The North Carolina Court of Appeals has struck a blow for those of us with a pile of bills on our desk that we’ll get around to just as soon as it’s convenient. The court rejected a landlord’s effort to terminate a lease because the tenant didn’t pay its property taxes on the very day it was due.

RME Management leases the property housing the University Inn in Chapel Hill. (Full disclosure: Sidebar made many happy, if hazy, memories at the Time-Out bar attached to this hotel.) Last year the tenants exercised their option to renew the lease for another 49 years.

The lease—which RME was apparently very eager to wiggle out of—requires the lessee to pay all taxes “when due.” Under state law, property taxes are officially due on Sept. 1, but don’t go into arrears until Jan. 6 of the following year.
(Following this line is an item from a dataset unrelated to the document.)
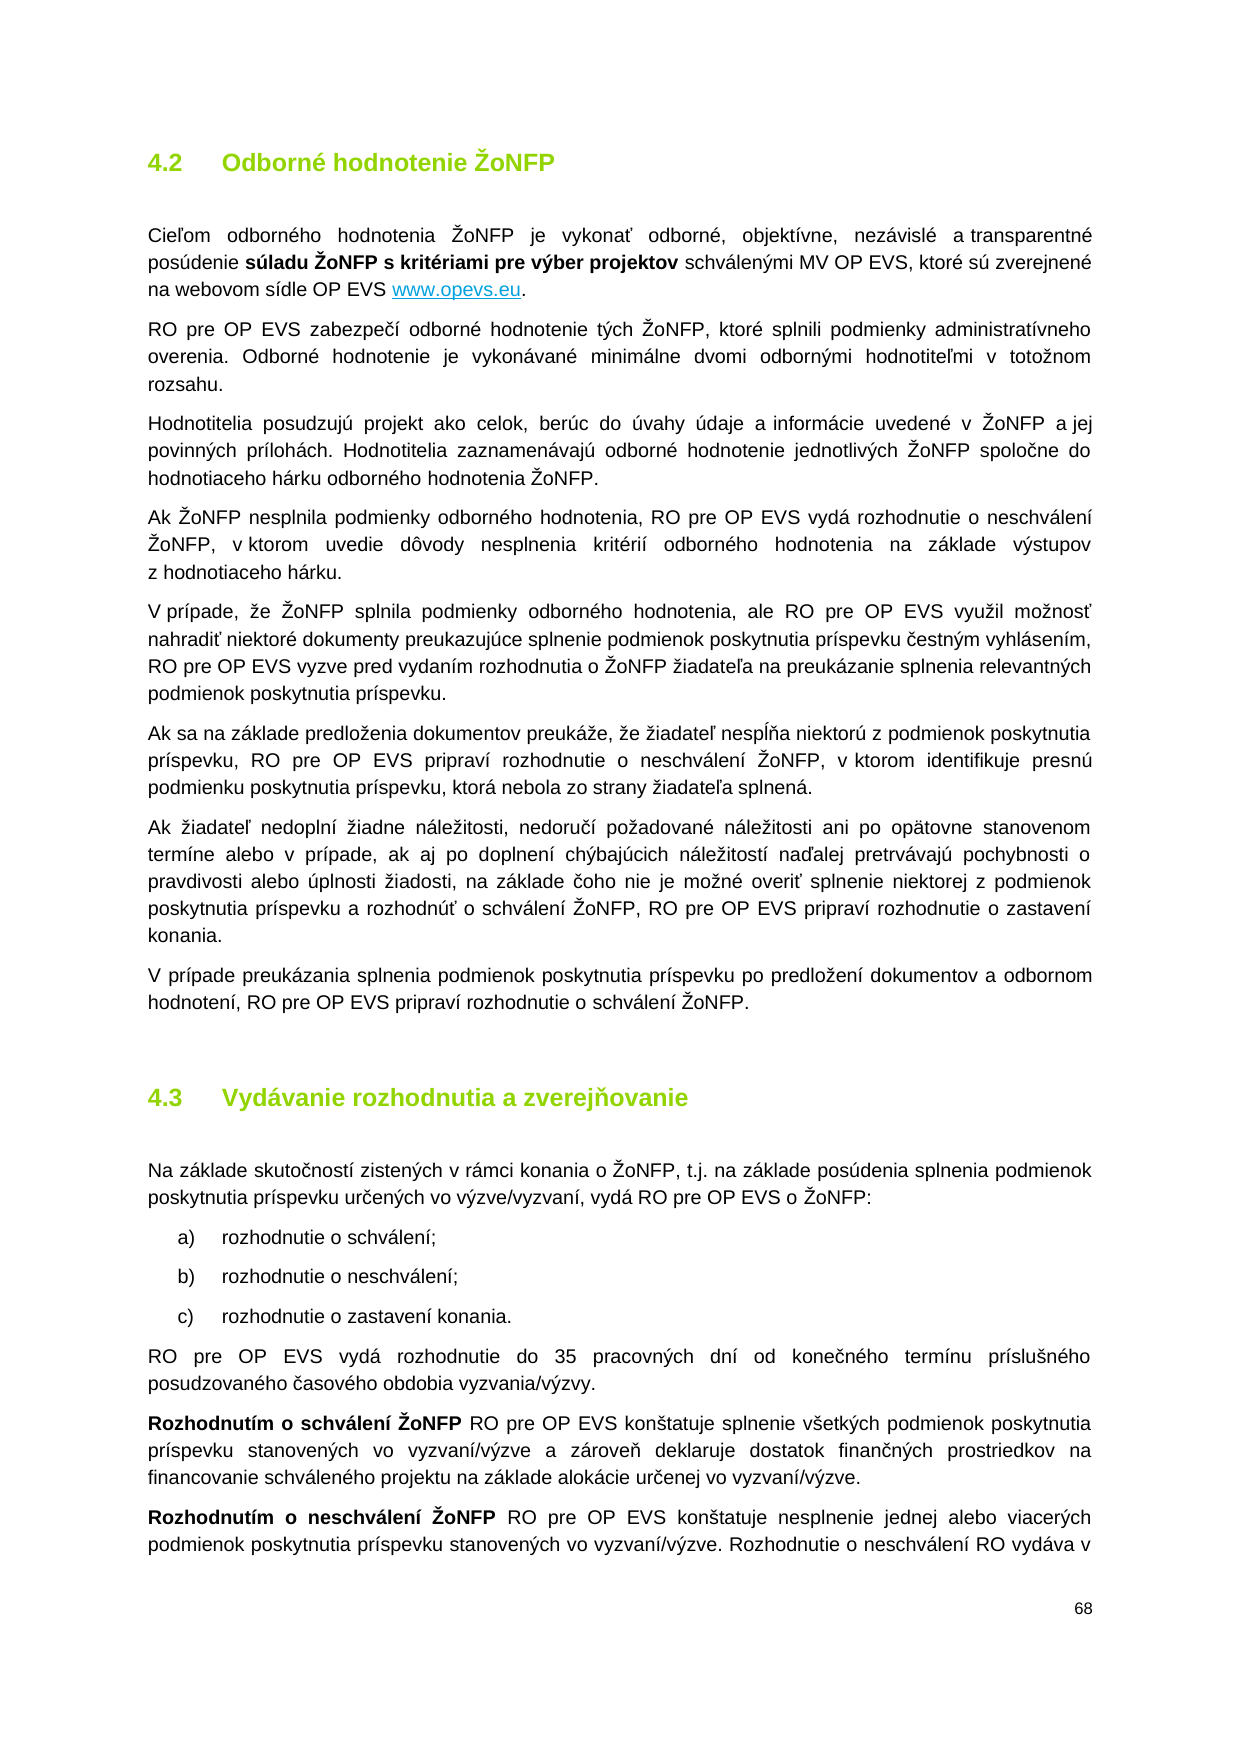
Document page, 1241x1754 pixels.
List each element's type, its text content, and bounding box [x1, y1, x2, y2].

text Hodnotitelia posudzujú projekt ako celok, berúc do úvahy údaje a informácie uvedené v ŽoNFP a jej povinných prílohách. Hodnotitelia zaznamenávajú odborné hodnotenie jednotlivých ŽoNFP spoločne do hodnotiaceho hárku odborného hodnotenia ŽoNFP. [148, 412, 1092, 489]
list rozhodnutie o schválení; [177, 1226, 1092, 1248]
text Cieľom odborného hodnotenia ŽoNFP je vykonať odborné, objektívne, nezávislé a transparentné posúdenie súladu ŽoNFP s kritériami pre výber projektov schválenými MV OP EVS, ktoré sú zverejnené na webovom sídle OP EVS www.opevs.eu. [148, 224, 1092, 301]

Like most of us, the tenants habitually paid the taxes before they became late, but not on the first day they were due.

RME argued that this constituted a violation of the lease, however, and moved to eject the proprietors. An Orange County district court gave the motion a turn-down service, saying that the ordinary meaning of “when due” implies payment before an obligation becomes past due. On Jan. 17, the appeals court agreed.

“This is a nonsensical, hyper-technical construction of the lease and North Carolina property tax law,” Judge Valerie Zachary wrote about the landlord’s argument. Although such “when due” clauses are likely very common in leases, no North Carolina court had ever considered the issue before—probably because few landlords seeks to enforce them in such an aggressive fashion.

The hoteliers will thus not be checking out any time soon. So you could say that the decision is “innkeeping” with common sense.